История искусств и психоанализ
Это неосознанное понимание могло быть косвенно причастно к выбору мною истории искусств в качестве своего профилирующего предмета в университете. Я полагал, что истинная функция искусства — вызывать образы стройной и универсальной структуры, лежащей в основе фрагментарной картины явлений, которую наше сознание рисует нам и формулировка которой, как мне казалось, умозрительными учениями должна с неизбежностью быть неполноценной. Однако посещаемые мною курсы не удовлетворяли меня. Мои учителя — а некоторые из них, такие как Стржиговский и Дворак, являлись выдающимися деятелями своих областей — были, казалось, больше заинтересованы распознаванием эстетических законов, управляющих созданием художественных произведений, чем раскрытием их внутренних духовных побуждений. Другими словами, их подход к искусству, как казалось мне, был весьма узок и ограничен лишь вопросом формы, в которой оно выражалось.

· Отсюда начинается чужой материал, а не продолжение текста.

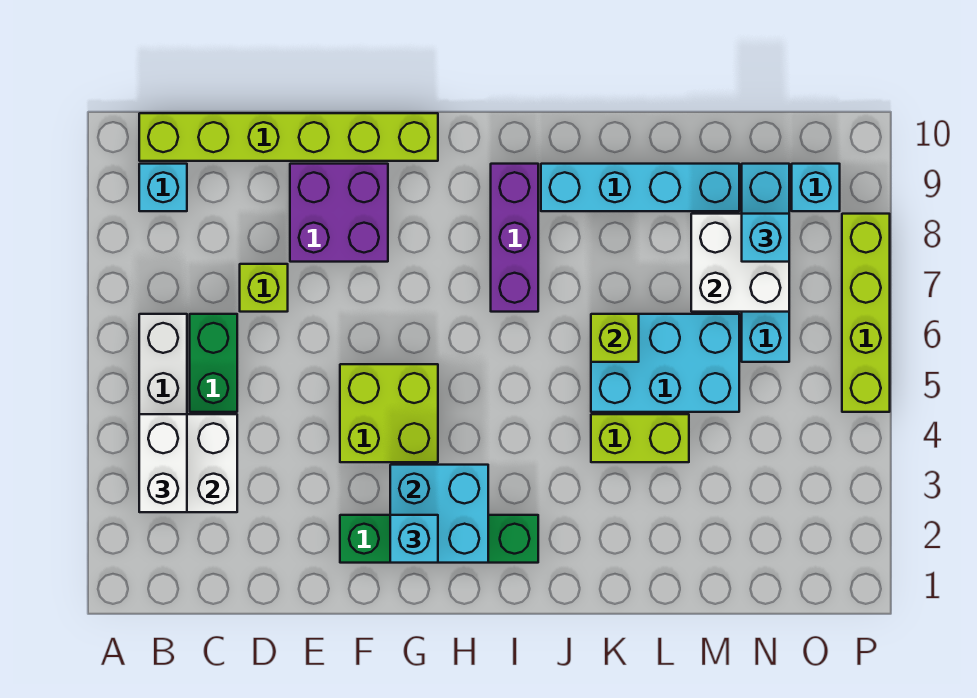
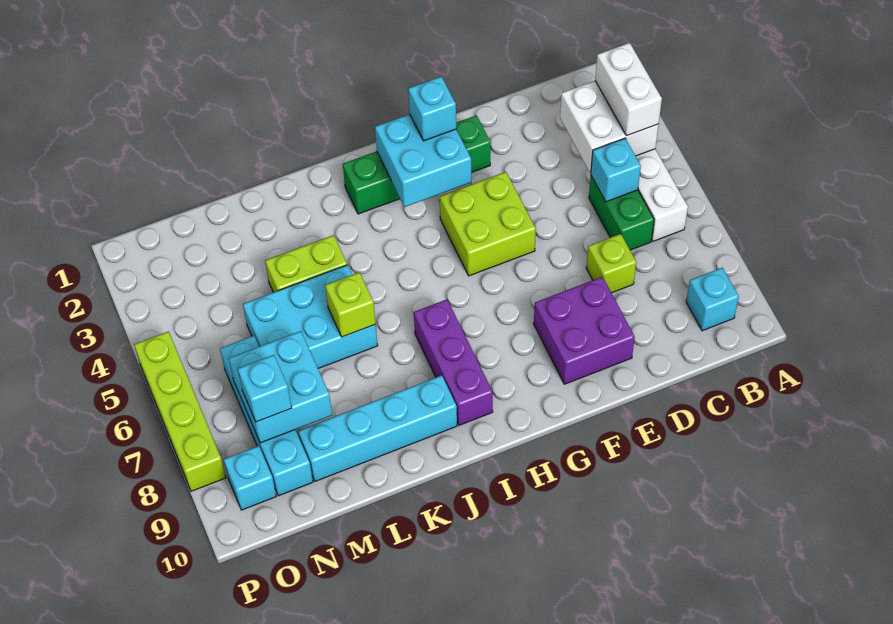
lime brick B10:G10 level 1 -> none
none -> cyan brick C5 level 2
white brick M7:N8 level 2 -> cyan brick M7:N8 level 2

Выводы психоанализа, с которым я познакомился в те дни юношеской растерянности, также, но по другим причинам, не удовлетворили меня. Без сомнения, психоанализ был в то время интеллектуальной революцией первой величины, и каждый чувствовал в собственном теле, что эта широко распахнутая, но доселе закрытая дверь познания обязательно окажет глубокое воздействие на осознание человеком самого себя и общества и, возможно, поменяет полностью его прежние представления об этом. Обнаружение роли, которую играют бессознательные побуждения в формировании человеческой личности, открыло новые пути к более глубокому пониманию самих себя по сравнению с тем, что предлагали нам теории психологов предыдущих поколений. Все это я готов был допустить. На самом деле фрейдовские идеи одурманивали мой молодой рассудок, как крепкое вино, и многие вечера я проводил в венских кафе, слушая увлекательные дискуссии некоторых пионеров психоанализа, таких как Альфред Адлер, Херман Стекль и Отто Гросс. Но, хоть я и не спорил с обоснованностью аналитических принципов психоанализа, меня возмущала интеллектуальная самонадеянность новой науки, которая пыталась свести все загадки человеческого «Я» к ряду нейро-генетических реакций. Философские «выводы», сформулированные отцом психоанализа и его приверженцами, почему-то казались мне слишком банальными, слишком самоуверенными и излишне упрощенными, чтобы претендовать на какую-либо близость к истине в последней инстанции, и они, совершенно точно, не указывали никакого нового направления к лучшей жизни.